Using cross-validation, the best evaluation result I can achieve is between 0.4 and 0.5. I first tried the whether or not the fft size has an effect on its accuracy - changing from 4096 to 2048 to 1024 has no noticeable difference.

1) Example as it is with 1024 sample size

# of data points: 1000 dimensions: 23

fold 0 accuracy: 0.4554

fold 1 accuracy: 0.3907

fold 2 accuracy: 0.4319

fold 3 accuracy: 0.4152

fold 4 accuracy: 0.4412

Before experimenting, I assume chroma with its pitch detection will provide a clear reference for classified. I do see a small differences - all five folds accuracy are above 0.4

2) Add Chroma

# of data points: 1000 dimensions: 35

fold 0 accuracy: 0.4039

fold 1 accuracy: 0.4304

fold 2 accuracy: 0.4760

fold 3 accuracy: 0.4225

fold 4 accuracy: 0.4191

Decreasing mfcc size from 20 to 5 sees a decrease in accuracy.

3)Reduce mfcc size to 5

# of data points: 1000 dimensions: 20

fold 0 accuracy: 0.3897

fold 1 accuracy: 0.4074

fold 2 accuracy: 0.3627

fold 3 accuracy: 0.3848

fold 4 accuracy: 0.4230

4)Add Kurtosis

DO NOT USE Kurtosis! trust me.

Phase 2 - Demo

The Phase Two prototype is an experiment in generating musical mosaics based on the sonic quality and meditative rhythm of ambient soundscapes. It is an interactive tool that provides four soundscapes for users: Farm, Desert, Rain, and Crowds, each representing a distinct location with a vision to create complementary cinematic shots that emphasize the emotional experience.
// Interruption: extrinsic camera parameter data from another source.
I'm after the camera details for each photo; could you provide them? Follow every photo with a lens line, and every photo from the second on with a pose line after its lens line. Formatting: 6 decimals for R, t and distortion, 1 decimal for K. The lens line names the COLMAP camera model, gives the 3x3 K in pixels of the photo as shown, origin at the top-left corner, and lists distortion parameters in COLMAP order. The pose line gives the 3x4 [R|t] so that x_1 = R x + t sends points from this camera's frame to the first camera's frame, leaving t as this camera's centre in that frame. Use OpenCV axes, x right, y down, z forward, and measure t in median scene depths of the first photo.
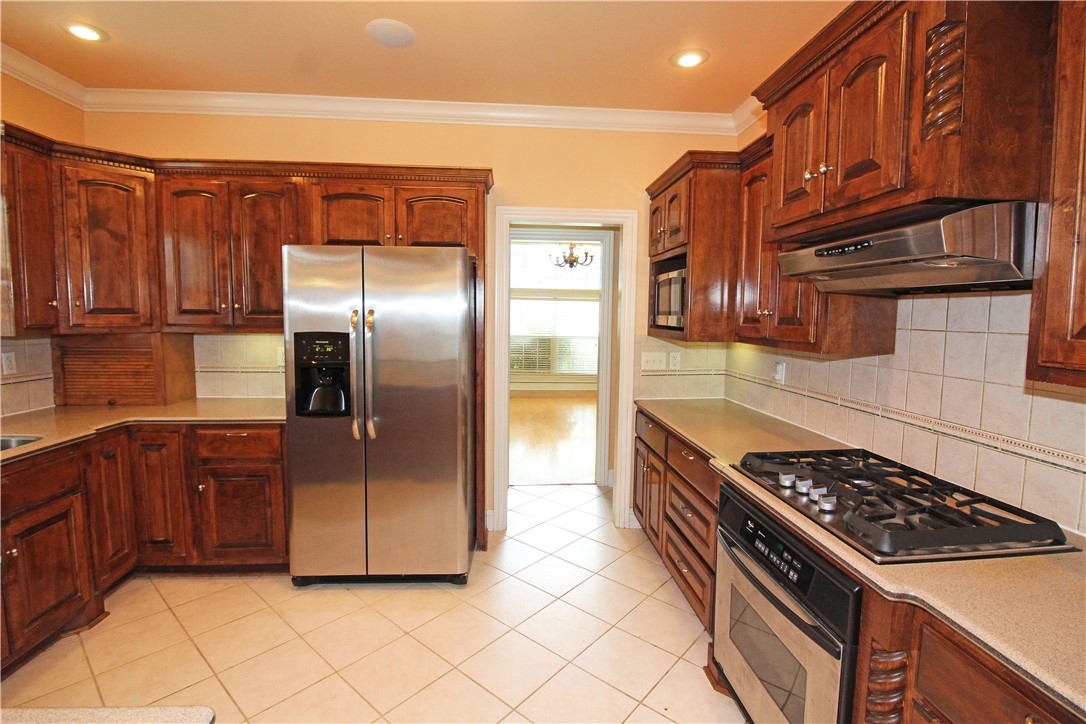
lens RADIAL K [[501.6, 0, 544.9], [0, 501.6, 354.7], [0, 0, 1]] dist [0.000433, -0.013573]
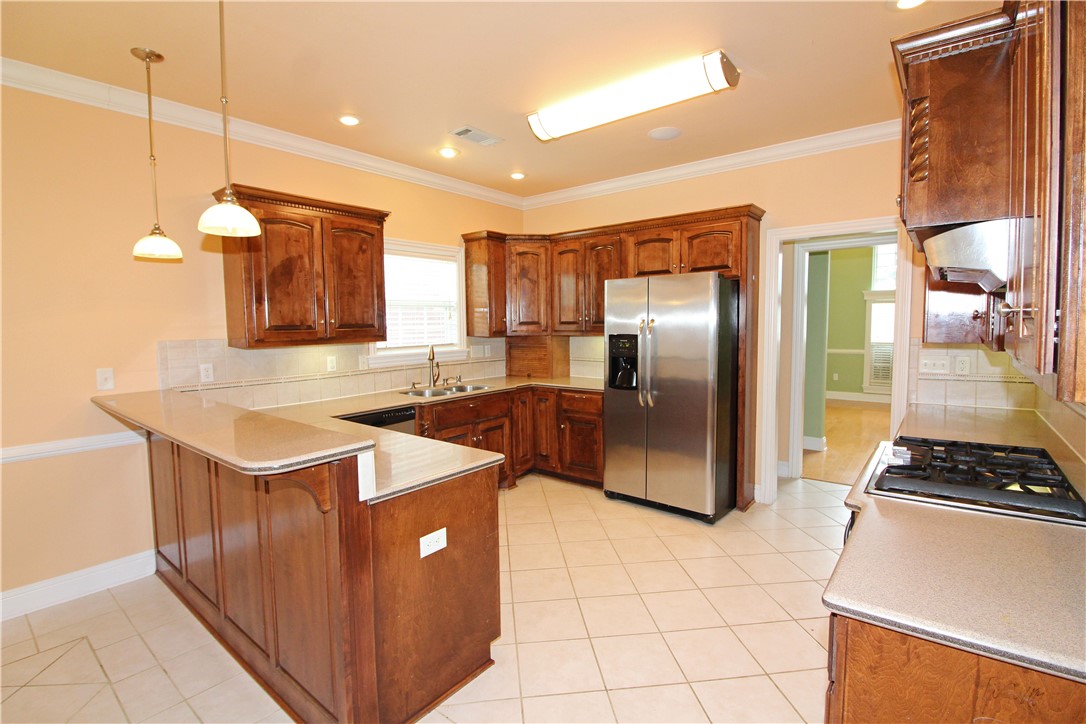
lens RADIAL K [[501.6, 0, 544.9], [0, 501.6, 354.7], [0, 0, 1]] dist [0.000433, -0.013573]
pose [[0.729017, 0.023280, -0.684100, 0.418291], [-0.034413, 0.999404, -0.002663, 0.029212], [0.683630, 0.025483, 0.729384, -0.281987]]
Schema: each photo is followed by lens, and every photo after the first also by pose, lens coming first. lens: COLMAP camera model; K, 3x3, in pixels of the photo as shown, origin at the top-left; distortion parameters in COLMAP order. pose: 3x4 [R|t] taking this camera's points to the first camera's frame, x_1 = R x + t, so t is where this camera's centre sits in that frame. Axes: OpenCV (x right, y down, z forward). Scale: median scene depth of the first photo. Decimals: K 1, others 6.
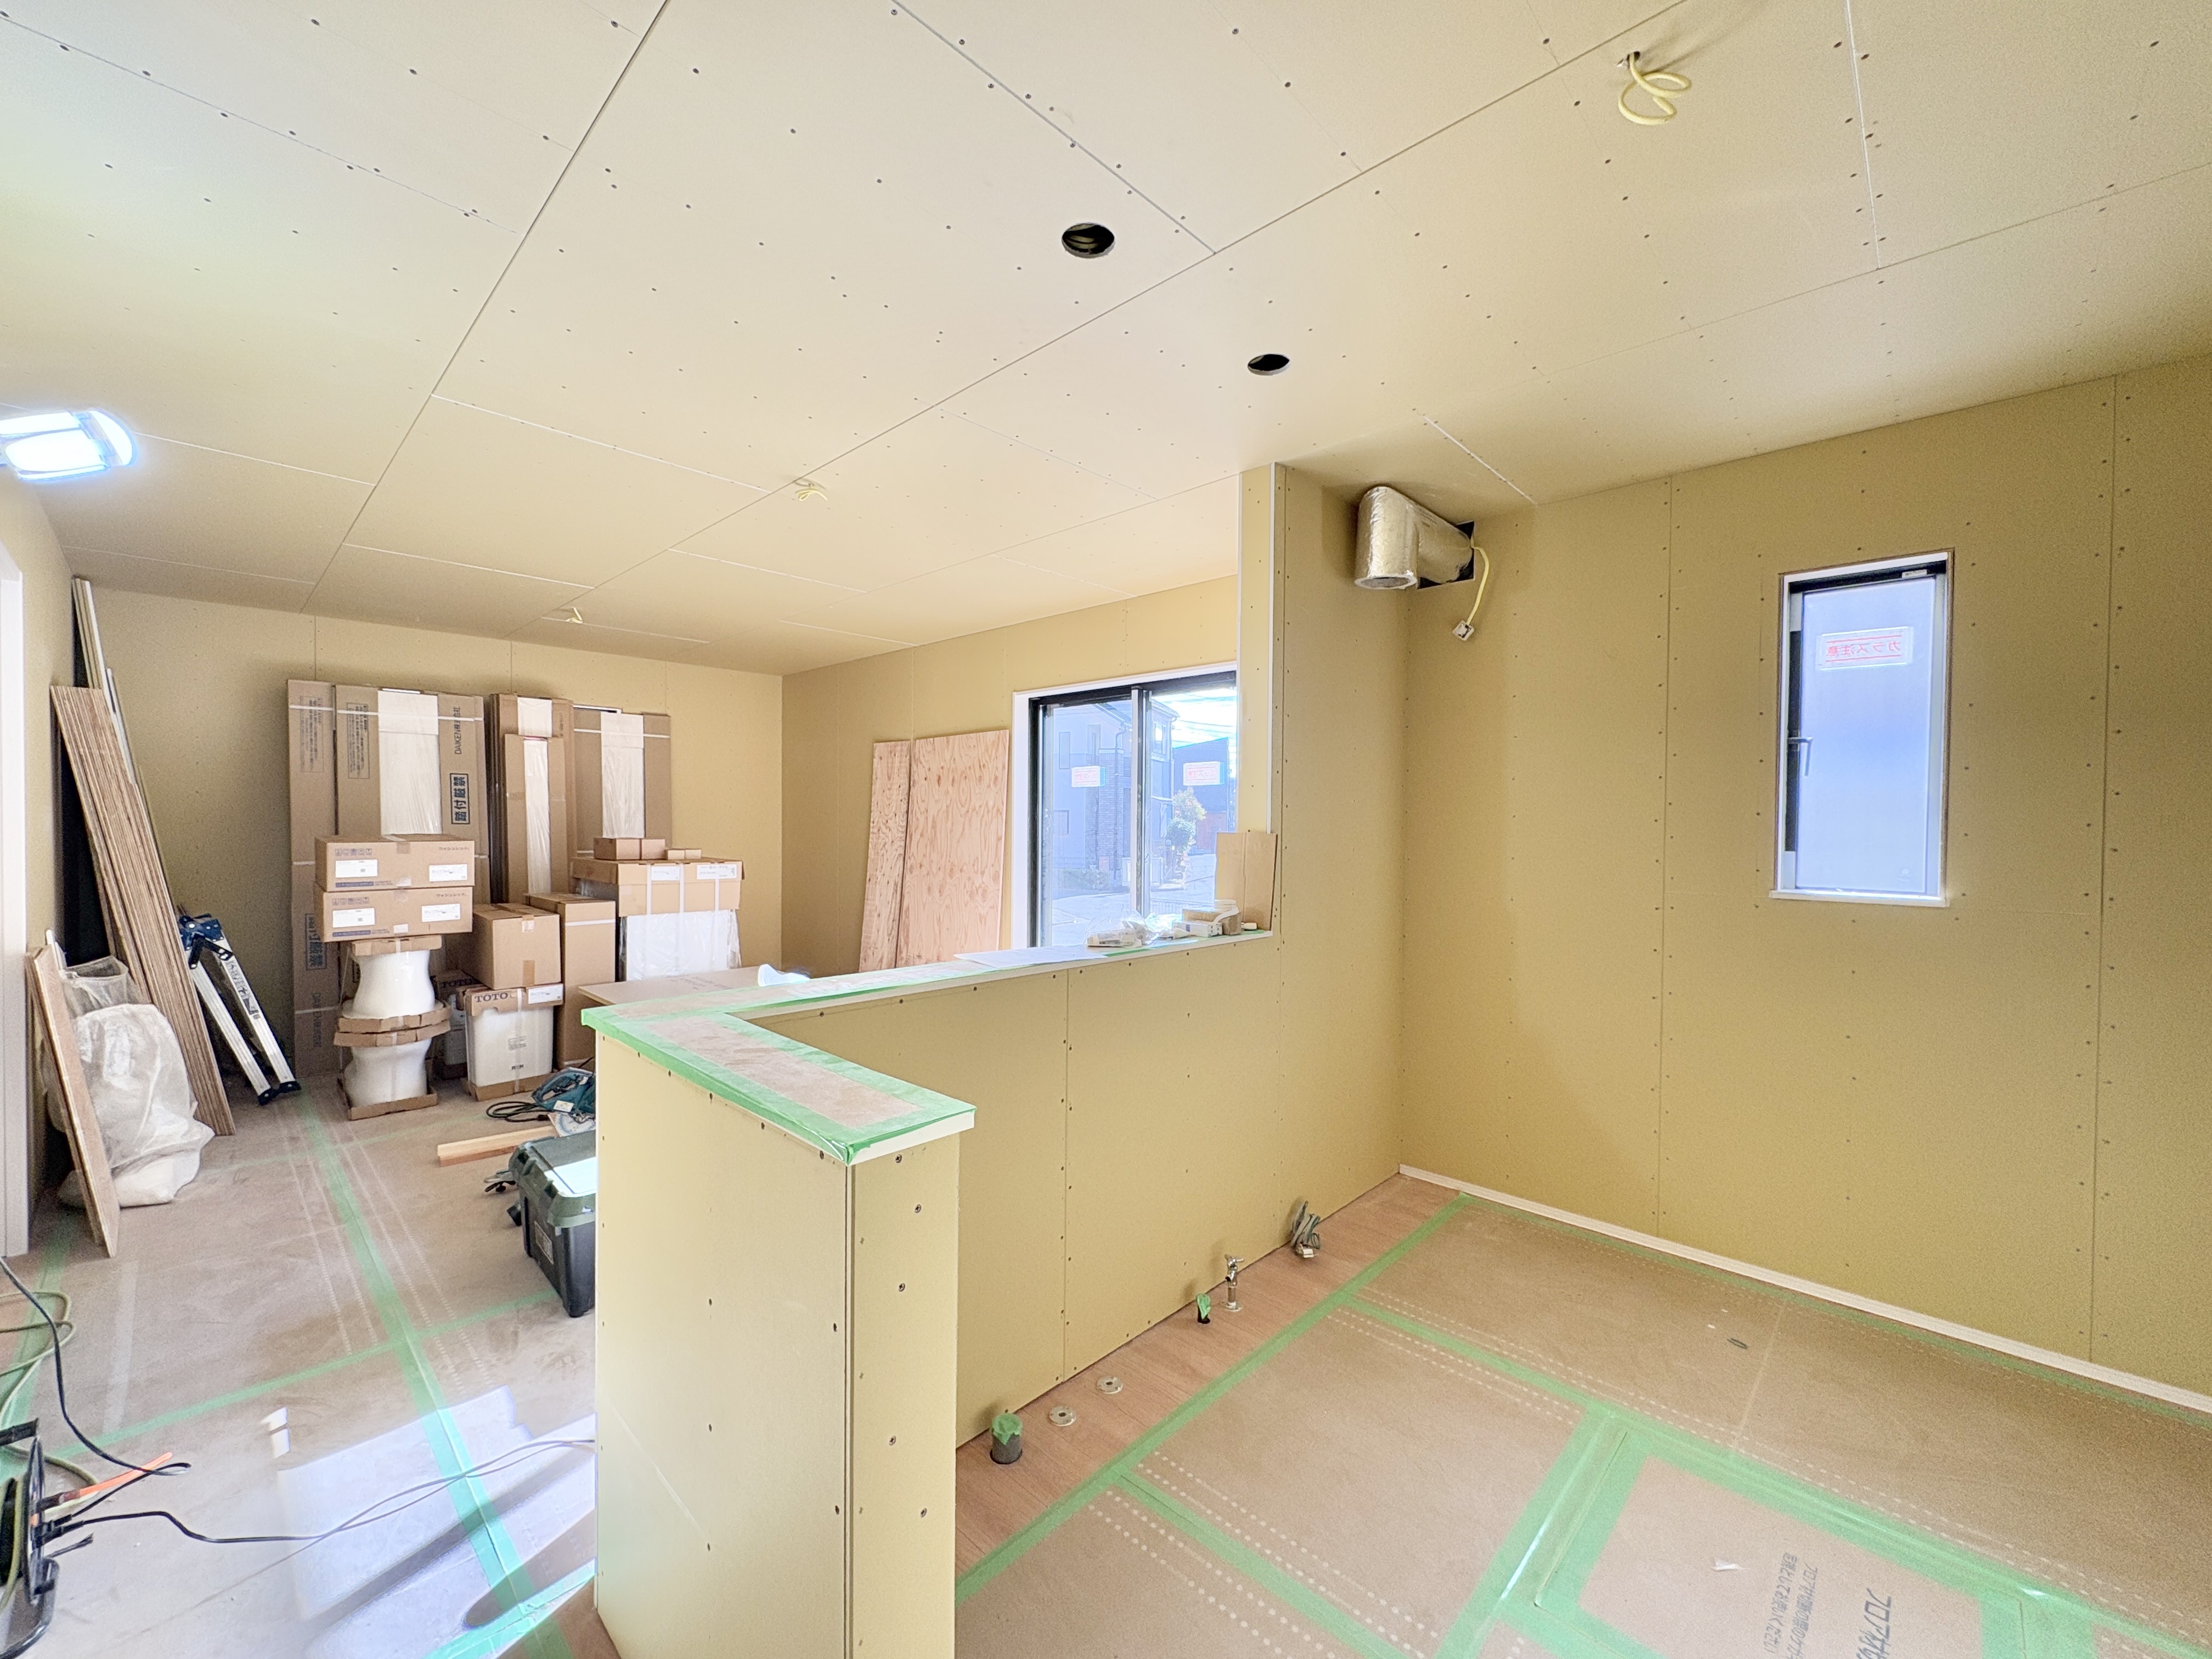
lens RADIAL K [[885.5, 0, 1109.4], [0, 885.5, 835.6], [0, 0, 1]] dist [-0.001439, -0.001349]
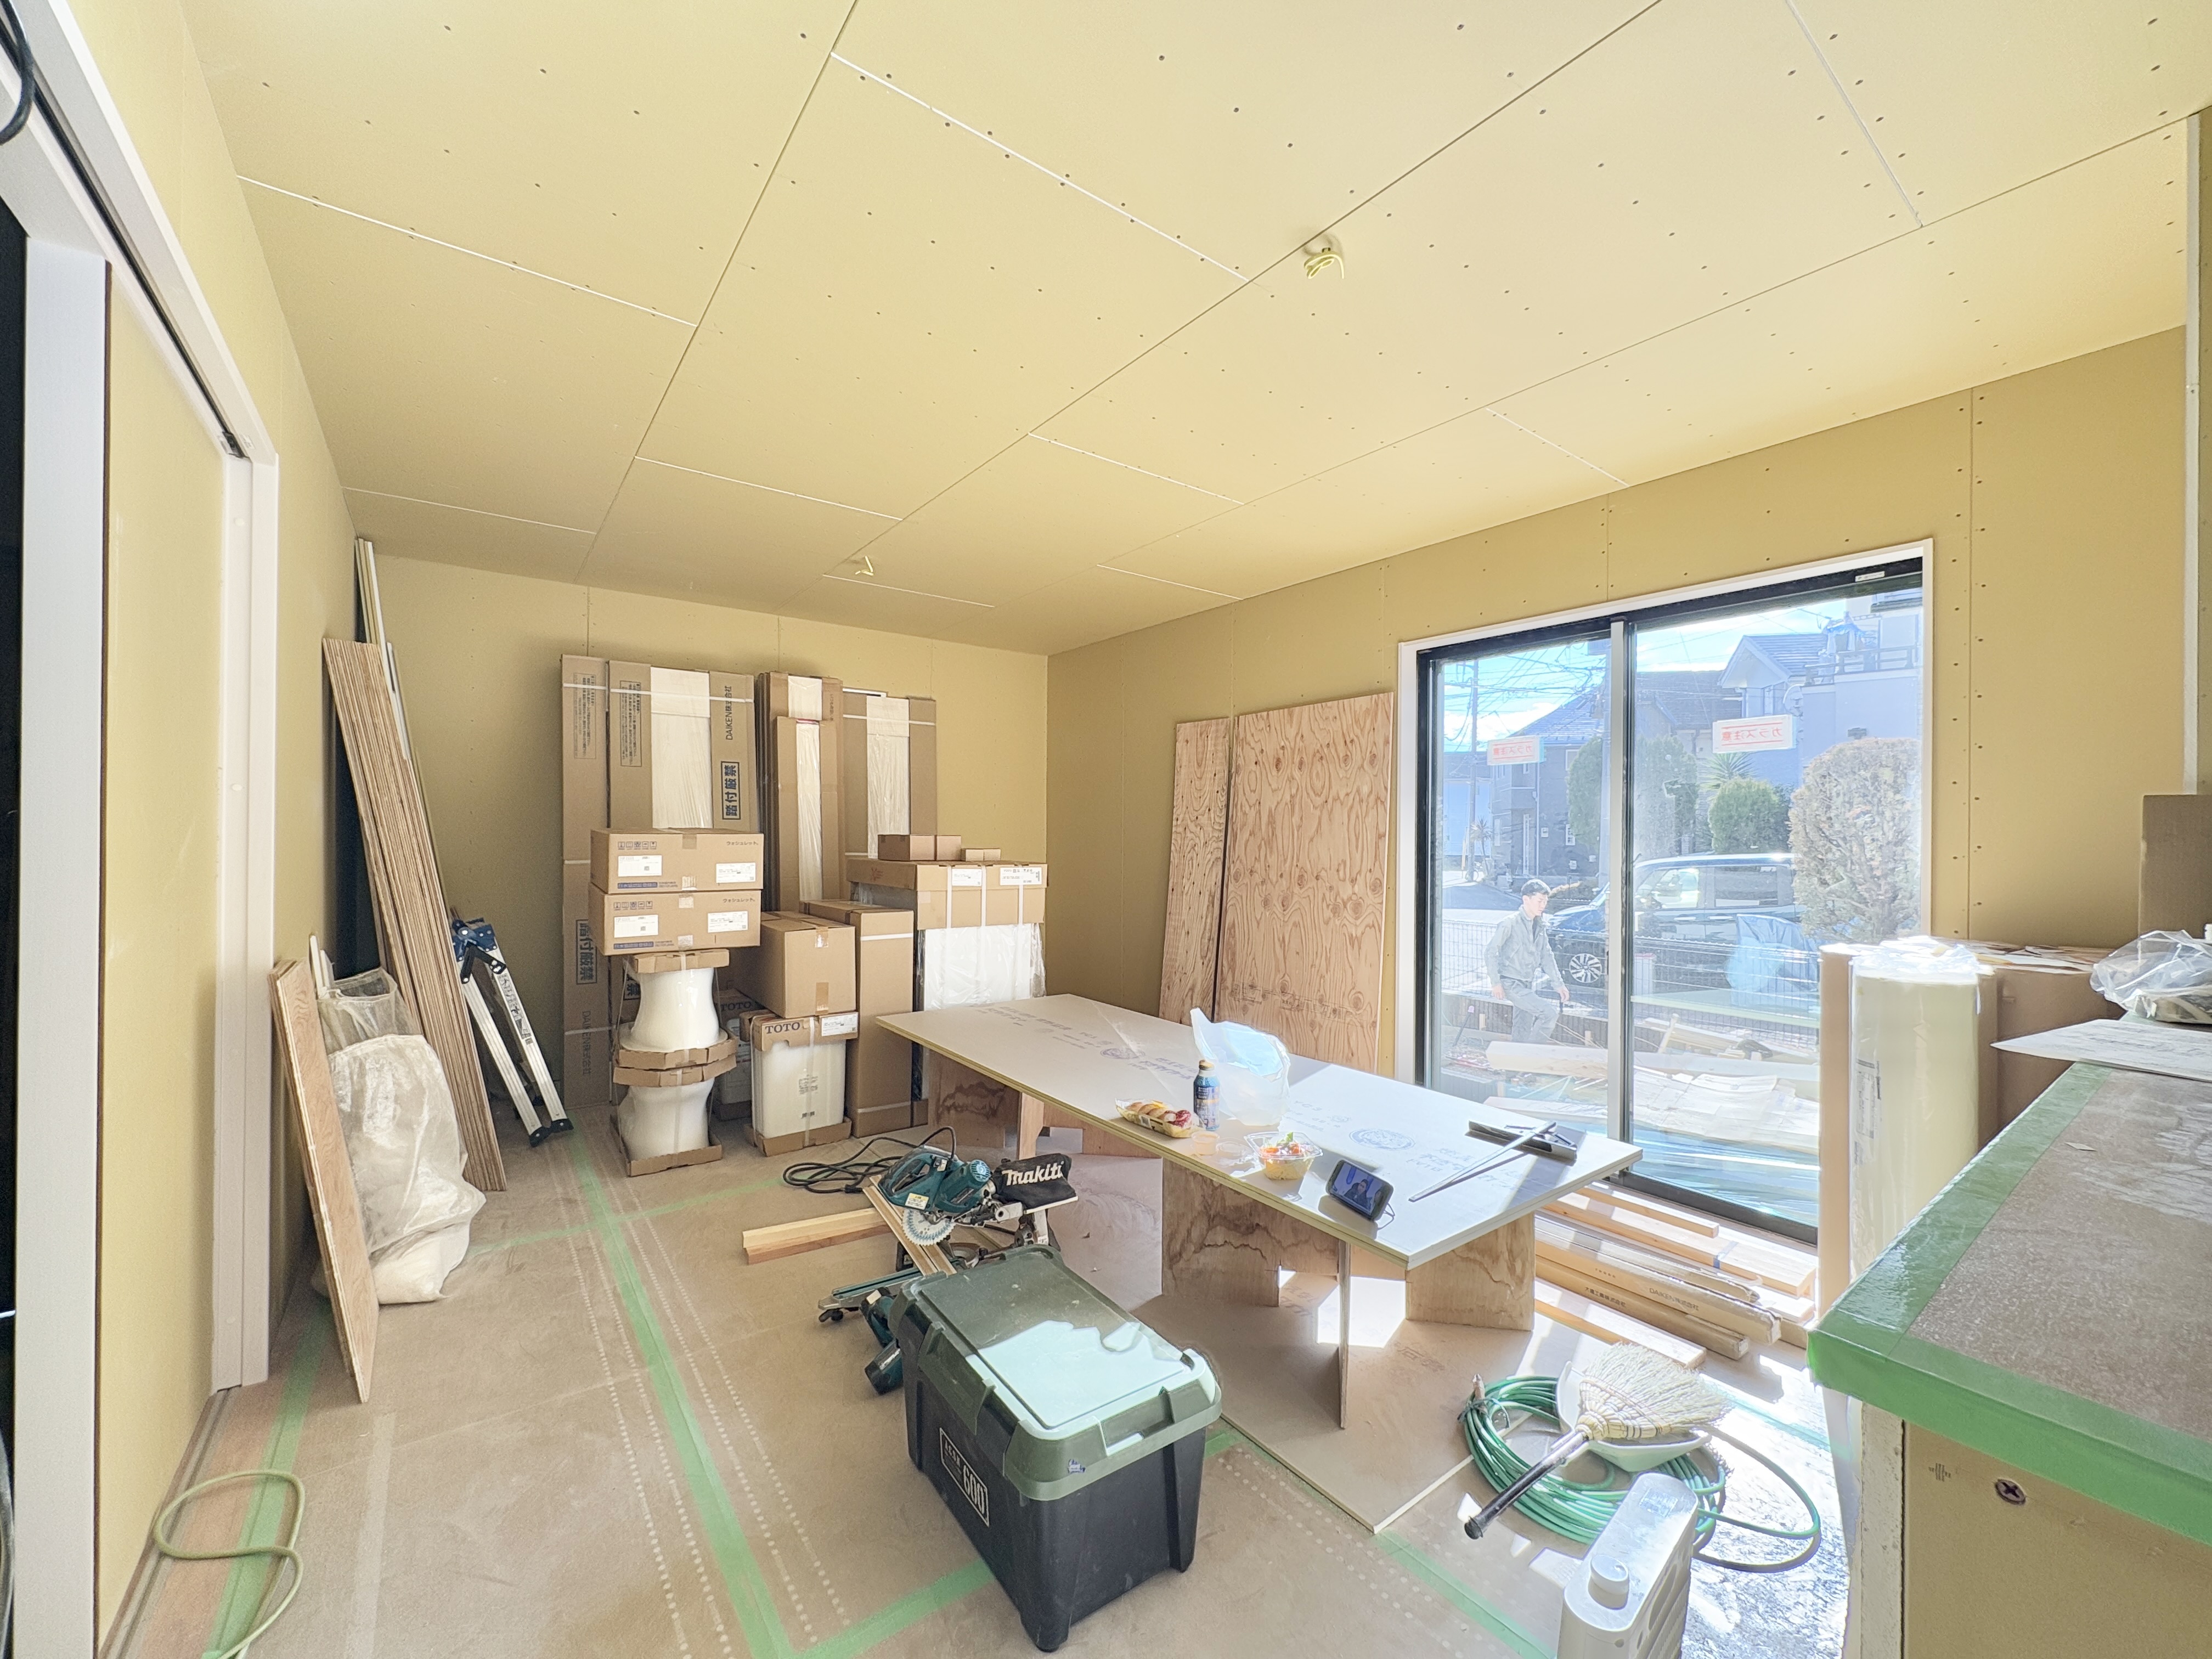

It has the ability to switch between soundscape options in real-time to generate musical mosaics with keyboard control. Users can also mix the balance between the soundscape and the generated music to their desired level.

Keyboard Control

1-5 knm control

6-9 mix control: 6 - only soundscape; 9 - only musical mosaics

Q,W,E,R will switch between four available sounscape

---

Phase 2 Source Code Download

---

Phase 3 - Yeah!!

Keyboard Control

1-5: Knob control

Left and right arrow keys control the mix

Q, W, E, R will switch between four available soundscapes

Q - Redwood Basin National Park

W - Lop Nur Desert

E - Sunset

R - A resting dog on the Mongolian Grassland

Phase 3 Source Code Download

Some Reflection

Phase Three is built upon the Phase Two prototype, offering an improved visual presentation of the vector space and mix rate, accompanied by cinematic visuals. The milestone feedback was really helpful esepcially with the suggestion of more control in granularity and instead of pringting out numbers and values, ceating a visual reference of where we are in the vector space. So this is want I did.

Working on this project felt significantly different from creating a non-interactive poetic musical piece. This was partly because utilizing GOFAI work2rev in poem creation was a struggle, making me feel as though I was writing with a handicap. However, making music with Chuck was enjoyable – it opened a new door for me.

I felt deeply involved in creating this project. It was no longer just about inputting a word, crossing my fingers, and hoping the AI model would produce a sensible output. Every aspect, from music source selection and database creation to designing extraction sizes, felt like a part of a comprehensive designing process. Initially, I hadn't approached this project from the perspective of designing an instrument. However, this realization provided a clear guideline for my approach, directing my input to generate sound and music based on a cohesive vision.